Тэвис стиснул зубы и хотел было заговорить, но взгляд Грэма его остановил.
— Но я буду обращаться с твоей дочерью хорошо, — продолжал гость. — Я окажу ей больше уважения, чем ты или твои люди выказывали моему клану.
Глаза Тэвиса гневно сверкнули, но он продолжал слушать Грэма, не проронив ни слова.
— Беседуя с леди, вашей женой, я сказал правду. Я не воюю с невинными, а ваша дочь, возможно, более невинна, чем большинство из нас. Ясно, что она другая. Можете не опасаться дурного обращения с моей стороны. У нее будет все, что ей нужно. Однако вы не должны считать наш брак приглашением являться в мои владения.
— Я должен отослать свою дочь и никогда ее больше не видеть? — грозно спросил Тэвис. — Как я узнаю, что ты держишь слово, если не увижу доказательств?
— Я позволю ей наносить вам визиты, но только когда это будет удобно и когда я буду знать, что не столкнусь с нечестной игрой. Но ни один из Армстронгов, исключая Эвелин, никогда не переступит наших границ. Я клянусь в этом самой страшной клятвой. Если случится иначе, прольется кровь.
— Тогда знай, что ни один из Монтгомери, кроме единственного сопровождающего для моей дочери, не вернется на мою землю. Сегодняшний день считай исключением, вызванным только повелением нашего короля, — сквозь зубы процедил Тэвис.
— Ясно, — отозвался Грэм. — Мы подпишем договор. Король получит то, что желает, но мы друг друга поняли. А теперь расскажи побольше об Эвелин. Она всегда ведет себя так странно?
Тэвис стал хмуриться, но Грэм поднял руку.

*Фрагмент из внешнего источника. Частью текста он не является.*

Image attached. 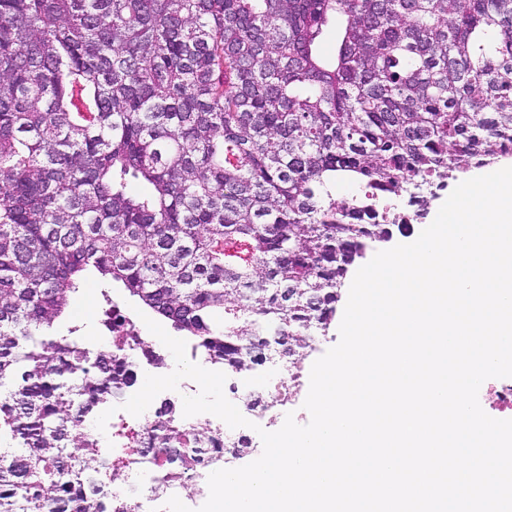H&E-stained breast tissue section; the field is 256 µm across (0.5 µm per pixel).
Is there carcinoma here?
<instances>
[{"mask_svg": "<svg viewBox=\"0 0 512 512\" xmlns=\"http://www.w3.org/2000/svg\"><path fill=\"white\" fill-rule=\"evenodd\" d=\"M341 16L335 59L315 53ZM512 154V0H0V512H123L75 440L137 383L118 287L243 378L314 348L402 198ZM111 335L70 297L90 276ZM129 449L155 492L203 440Z\"/></svg>", "mask_w": 512, "mask_h": 512, "instance_id": "carcinoma-1", "label": "carcinoma"}]
</instances>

— Я не имею в виду ничего оскорбительного. Ты сам видел, что она подошла ко мне без страха. По вашему виду я решил, что это для нее необычно.
Тэвис мрачно кивнул.
— Необычно. В жизни не видел, чтобы она себя так вела. Эвелин очень застенчива и предпочитает быть одна. Должен сказать, меня это устраивает. Не все в нашем клане проявляют терпимость к ее недугу. Разумеется, я не допущу, чтобы над ней насмехались или еще как-нибудь обидели те, кто считает ее инструментом дьявола.
Брови Грэма поползли вверх.
— Инструментом дьявола?
— Ты же понимаешь, что люди думают, сталкиваясь с такими, как Эвелин. Глупо рассчитывать, что в твоем клане будет иначе. Для твоих людей у моей дочери два порока. Первый — то, что она Армстронг. Ее возненавидят за одно только происхождение. Второй — ее станут считать ненормальной, тронутой, порченой. Будут и другие слова — похуже. Опасная ситуация. Тебе придется быть начеку. Если глупые люди сочтут Эвелин исчадием сатаны, ее могут просто убить.